Mannetje: bovenste achterlijfsaanhangsels licht gekleurd. Onderste achterlijfsaanhangsels kort en recht.
Gelijkende soorten:
Andere pantserjuffers, vooral jonge dieren die nog geen donkere pterostigma’s hebben en nog geen berijping op het achterlijf.
Meer over gelijkende soorten:
De houtpantserjuffer is langer, slanker en groener dan andere pantserjuffers. De combinatie van het geheel donkere achterhoofd, het ‘schiereilandje’ op het borststuk, de lichte pterostigma’s en het ontbreken van blauwe berijping bij de mannetjes maakt deze soort onmiskenbaar. Houtpantserjuffers gedragen zich anders dan andere pantserjuffers. Ze zitten meestal niet in zeggen, biezen e.d. langs het water, maar in bomen of struiken.
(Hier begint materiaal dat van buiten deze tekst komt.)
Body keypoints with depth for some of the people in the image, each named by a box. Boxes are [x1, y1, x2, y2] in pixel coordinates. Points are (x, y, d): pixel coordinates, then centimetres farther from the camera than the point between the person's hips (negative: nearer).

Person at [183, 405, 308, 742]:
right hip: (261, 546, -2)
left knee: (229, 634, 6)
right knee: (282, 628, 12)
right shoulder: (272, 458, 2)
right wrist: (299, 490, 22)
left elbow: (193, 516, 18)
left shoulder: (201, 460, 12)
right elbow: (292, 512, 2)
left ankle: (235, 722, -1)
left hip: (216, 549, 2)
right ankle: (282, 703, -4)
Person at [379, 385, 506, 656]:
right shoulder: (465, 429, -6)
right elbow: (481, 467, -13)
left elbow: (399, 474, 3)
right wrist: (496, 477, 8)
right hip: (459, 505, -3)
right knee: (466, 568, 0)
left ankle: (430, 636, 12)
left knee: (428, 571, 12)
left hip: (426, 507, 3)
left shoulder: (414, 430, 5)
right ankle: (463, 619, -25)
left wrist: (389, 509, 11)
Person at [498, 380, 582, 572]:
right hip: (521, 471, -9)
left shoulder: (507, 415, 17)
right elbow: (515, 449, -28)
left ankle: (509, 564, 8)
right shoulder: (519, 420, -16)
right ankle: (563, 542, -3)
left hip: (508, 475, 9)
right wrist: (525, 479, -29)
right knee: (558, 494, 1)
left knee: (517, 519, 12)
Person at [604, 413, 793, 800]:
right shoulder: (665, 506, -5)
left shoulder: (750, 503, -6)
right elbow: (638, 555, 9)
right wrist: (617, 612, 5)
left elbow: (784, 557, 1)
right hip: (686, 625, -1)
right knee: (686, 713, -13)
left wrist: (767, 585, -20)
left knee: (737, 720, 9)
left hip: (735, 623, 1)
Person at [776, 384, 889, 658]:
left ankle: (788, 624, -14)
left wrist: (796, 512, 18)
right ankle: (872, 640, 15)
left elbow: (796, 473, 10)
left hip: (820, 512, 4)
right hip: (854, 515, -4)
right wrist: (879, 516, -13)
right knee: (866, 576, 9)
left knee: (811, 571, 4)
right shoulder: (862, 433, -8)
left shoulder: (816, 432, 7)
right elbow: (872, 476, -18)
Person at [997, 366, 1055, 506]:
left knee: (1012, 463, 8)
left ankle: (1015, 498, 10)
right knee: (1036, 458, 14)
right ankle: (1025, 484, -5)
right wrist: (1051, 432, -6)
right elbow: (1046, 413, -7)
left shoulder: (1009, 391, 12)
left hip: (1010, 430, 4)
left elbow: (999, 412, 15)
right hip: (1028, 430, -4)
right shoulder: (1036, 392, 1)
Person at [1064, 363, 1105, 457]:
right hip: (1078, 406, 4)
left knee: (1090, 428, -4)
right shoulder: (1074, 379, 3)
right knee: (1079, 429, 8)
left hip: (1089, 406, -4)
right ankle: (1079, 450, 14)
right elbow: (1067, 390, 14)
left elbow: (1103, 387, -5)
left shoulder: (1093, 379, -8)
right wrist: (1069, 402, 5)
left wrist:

Lengte 23-29 mm, waarvan procten 7-9 mm.
Kan worden verward met bruine- en noordse winterjuffer door niet gesteelde prementum. De nauw verwante pantserjuffers (Lestes) hebben een duidelijke gesteelde prementum. Lijkt verder op vertegenwoordigers van de waterjuffers, met name de grote roodoogjuffer. Onder een vergroting is te zien dat de juffer geen beharing heeft op de beweeglijke (bovenste) tand van het vangmasker.
Van eind juni tot begin november, hoogste dichtheid in augustus en eerste helft september. Imago’s zijn vaak te vinden op beschutte plaatsen op enige afstand van het water, zoals bosranden, struiken en ruigten. Eitjes worden afgezet onder de bast van takken die over (of vlakbij) het water hangen. Allerlei boom- en struiksoorten worden hiervoor benut. Als het aanbod van over het water hangende takken klein is, zijn meerdere eiafzettende paartjes bij elkaar aan te treffen.
Mobiel genoeg om nieuwe geschikte gebieden snel te koloniseren.
In heel Nederland aan te treffen op plaatsen met bomen of struiken aan de waterkant. Ontbreekt alleen in grote open polders en zeekleigebieden, waar dergelijke begroeiing ontbreekt.
Midden- en Zuid-Europa. Pas onlangs voor het eerst aangetroffen in Groot-Brittannië. Ontbreekt in Scandinavië en grote delen van Oost-Europa. Wordt in de Balkan vervangen door de sterk gelijkende Lestes parvidens, maar de overlap in het verspreidingsgebied van beide soorten is nog onvoldoende bekend.
Oostelijk tot in het Midden-Oosten, zuidelijk tot in Noord-Afrika.
Zeer algemeen
Matige afname in de periode 1999-2006.
Allerlei stilstaande en traag stromende wateren. Voorwaarde is dat er struiken of bomen langs de waterkant aanwezig zijn. Ook veel bij vijvers in bebouwde omgeving (tuinen, parken, enz.), waardoor de soort als cultuurvolger is aan te merken.